The 10 things I wish business owners knew about currency hedging

Over the years I’ve worked with many business owners, CFOs and Boards to help them manage their currency risks and here are some of the things I wish business owners knew about currency hedging…

1. Financial Markets are only driven by fear.

  1. It’s a well-used phrase that financial markets are driven by fear and greed. But, if you consider it closely, it’s only fear that drives markets:
    • Fear of losing money, and
    • Fear of missing out (FOMO) on making profits

 

Because of this, it’s a common misconception that you should lock in exchange rates whenever you can.

It’s true, locking in an exchange rate can be beneficial, particularly if its…

2. A Part of your strategy to protect your operating costs.

For many businesses, there is little connection between their cost management strategy and their currency risk management approach. But the first priority of any currency strategy should be to protect and maximise operating margins and that means managing your COGS.

Like most financial market decisions, fixing all your currency positions comes with a trade-off.

Many business owners spend so much time focusing on losing money, they forget that markets can also help improve profitability. As a result, they have a strategy to be fully hedged only with fixed rate instruments.

While this might eliminate the risk of losing money against a costing / budget rate, you may leave yourself open to missing out on favourable movements. So, your currency strategy needs to

3. Consider Your Competitive Positioning.

This is perhaps the hardest thing to do: balancing fixed rate hedging with the more flexible tools so that you can ensure profits are protected if markets move against you, while still being able to take advantage of great rates should the opportunity present itself.

In a highly competitive industry, an entirely fixed rate portfolio could mean the difference between losing or growing your market share and over the long term, may negatively impact your profitability

This doesn’t mean that the strategy should be based on trying to pick a “good” rate. This is basing your decisions on…

This means that…

4. Currency Risk Management should combine strategy and tactics.

Information supplied
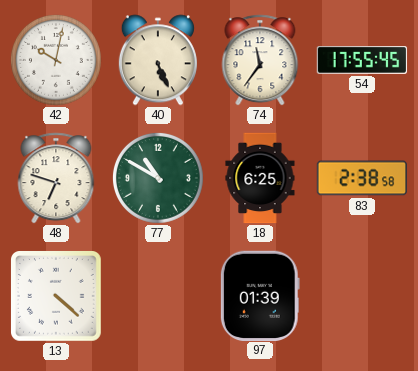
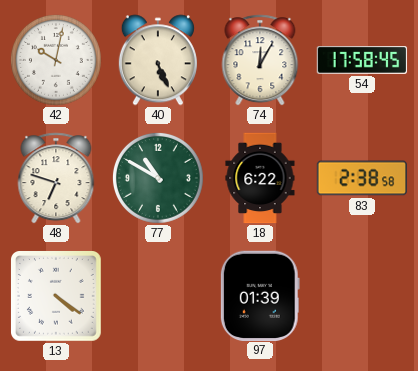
74: 11:36 -> 12:05
54: 17:55 -> 17:58
18: 6:25 -> 6:22
13: 4:22 -> 4:21
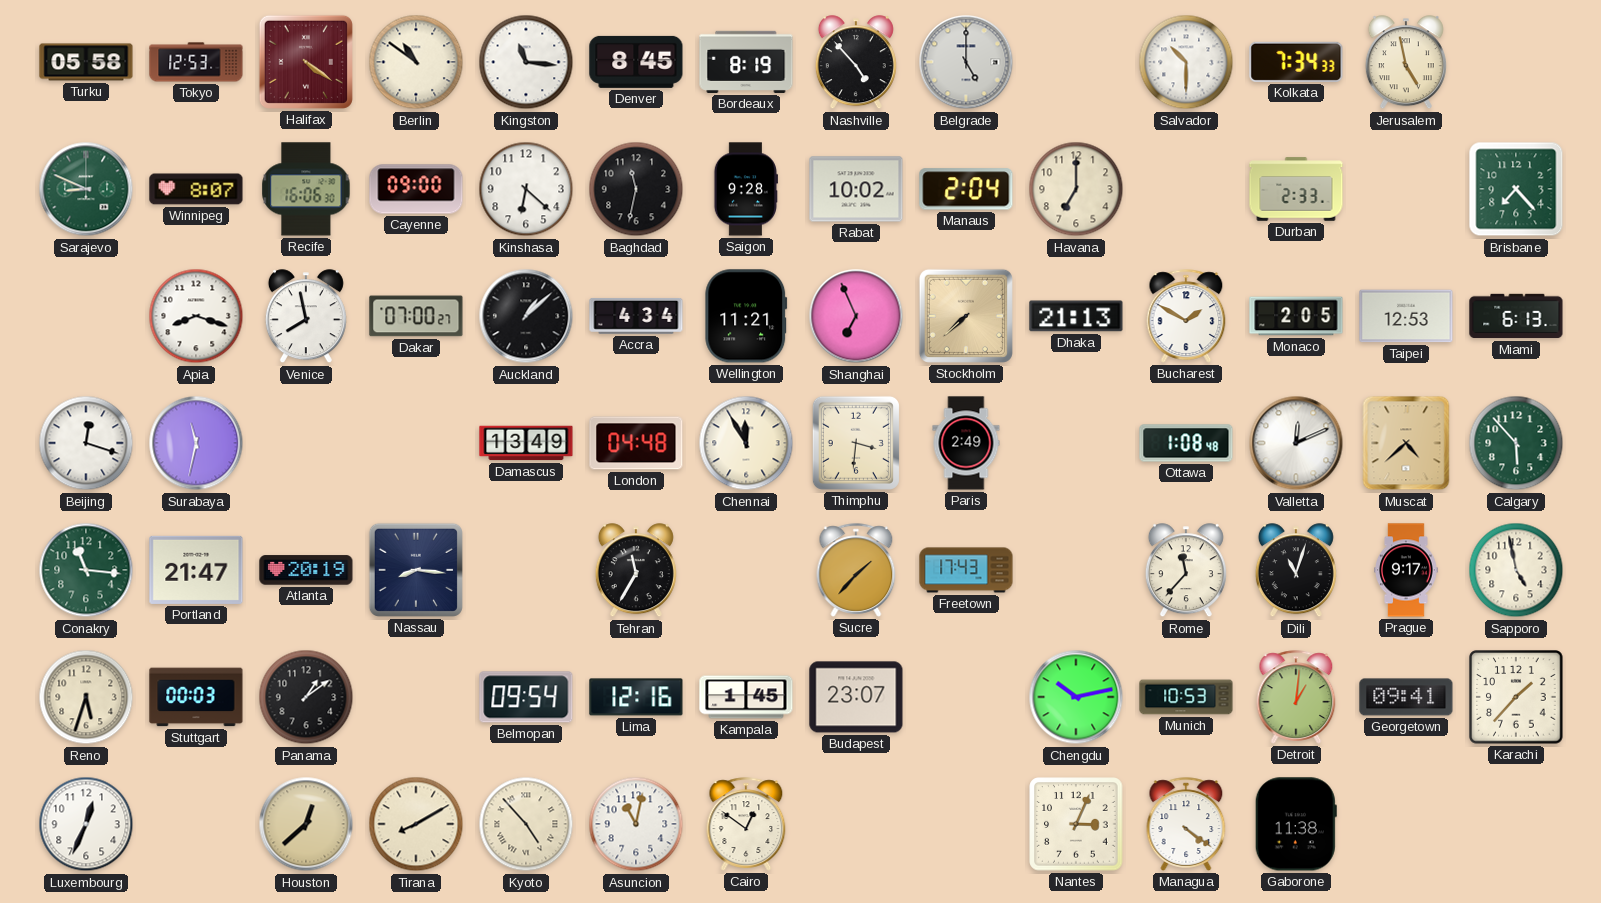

To be done
Print the passage of the currency hedging article that begins at the words "2. A Part of" and ends after "Your Competitive Positioning.". The material has nothing to do with the currency hedging article.

Result of this exercise
2. A Part of your strategy to protect your operating costs.

For many businesses, there is little connection between their cost management strategy and their currency risk management approach. But the first priority of any currency strategy should be to protect and maximise operating margins and that means managing your COGS.

Like most financial market decisions, fixing all your currency positions comes with a trade-off.

Many business owners spend so much time focusing on losing money, they forget that markets can also help improve profitability. As a result, they have a strategy to be fully hedged only with fixed rate instruments.

While this might eliminate the risk of losing money against a costing / budget rate, you may leave yourself open to missing out on favourable movements. So, your currency strategy needs to

3. Consider Your Competitive Positioning.